MCMIL continued to make progress on its expansion and sustainability initiatives during the year. The Alu-Zinc Coating Upgrade was commissioned in December 2025, increasing capacity from 1,32,000 TPA to 1,80,000 TPA, a 36% increase. The second colour coating line and a 7 MWp captive solar power plant at the Kutch facility are both targeted for commissioning in Q2 FY27.
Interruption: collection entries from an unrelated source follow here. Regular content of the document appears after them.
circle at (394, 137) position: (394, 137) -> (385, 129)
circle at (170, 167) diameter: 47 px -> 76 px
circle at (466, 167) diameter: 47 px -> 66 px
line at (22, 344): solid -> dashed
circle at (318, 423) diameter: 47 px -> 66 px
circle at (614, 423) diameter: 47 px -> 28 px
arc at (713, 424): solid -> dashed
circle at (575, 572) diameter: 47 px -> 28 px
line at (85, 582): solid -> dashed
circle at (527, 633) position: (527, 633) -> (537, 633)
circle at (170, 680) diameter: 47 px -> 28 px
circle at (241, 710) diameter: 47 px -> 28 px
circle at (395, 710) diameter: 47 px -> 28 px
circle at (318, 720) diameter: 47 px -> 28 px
Project: Key Details Status / Timeline Alu-Zinc Coating Upgrade Capacity increased from 1,32,000 TPA to 1,80,000 TPA (+36%); 100% Alu-Zinc capacity Commissioned: Dec 2025 2nd Colour Coating Line New capacity: 1,50,000 TPA; total colour coating capacity rises from 86,000 to 2,36,000 TPA (+174%) Commissioning: Q2 FY27 7 MWp Solar Power Plant Captive solar at Kutch facility; offsets 50–55% of grid power dependency; EPC: Prozeal Green Energy Commissioning: Q2 FY27 Salesforce CRM 360° customer visibility, centralised order tracking, automated analytics, and improved demand forecasting Implementation in Progress

Dividend Recommendation & Board Approvals

The Board of Directors recommended a final dividend of Re. 0.05 (5%) per equity share for the financial year ended March 31, 2026, against a face value of Re. 1/- per share, subject to shareholder approval at the ensuing Annual General Meeting. If approved, the dividend will be paid within 30 days from the date of declaration. In addition, the Board approved the appointment of M/s Audittech 360 Financial Services Private Limited as Internal Auditor and M/s. S. Chhaparia & Associates as Cost Auditor for FY 2026-27. The Board also approved the re-appointment of Mr. Addanki Venkata Srinarayana as Wholetime Director for three years effective May 30, 2026, and increases in remuneration for Mr. Sushil Kumar Agrawal (Managing Director), Mr. Karan Agrawal (Wholetime Director), and Mr. Tushar Agrawal (Senior Vice-President), all subject to shareholder approval.

Management Commentary

Commenting on the results, Karan Agrawal, Whole Time Director, stated: "FY26 has been a landmark year for Manaksia Coated Metals & Industries Limited, marked by record revenue and strong growth in EBITDA and profitability, driven by higher exports, improved realizations, and an increasing share of value-added products. During the year, the company successfully commercialized its Aluminium-Zinc coating technology, strengthening its position in the premium coated steel segment. Despite temporary margin pressure in Q4 FY26 arising from elevated freight, energy, and input costs amid geopolitical disruptions, demand remained healthy and profitability continued to remain resilient. The company also made significant progress on its expansion and sustainability initiatives. From a balance sheet perspective, the company achieved its targeted Net Debt to EBITDA ratio of close to 1x, reflecting strong cash flows, disciplined capital allocation, and continued deleveraging. MCMIL remains focused on its strategic pillars of premiumisation, export growth, operational efficiency, and balance sheet deleveraging."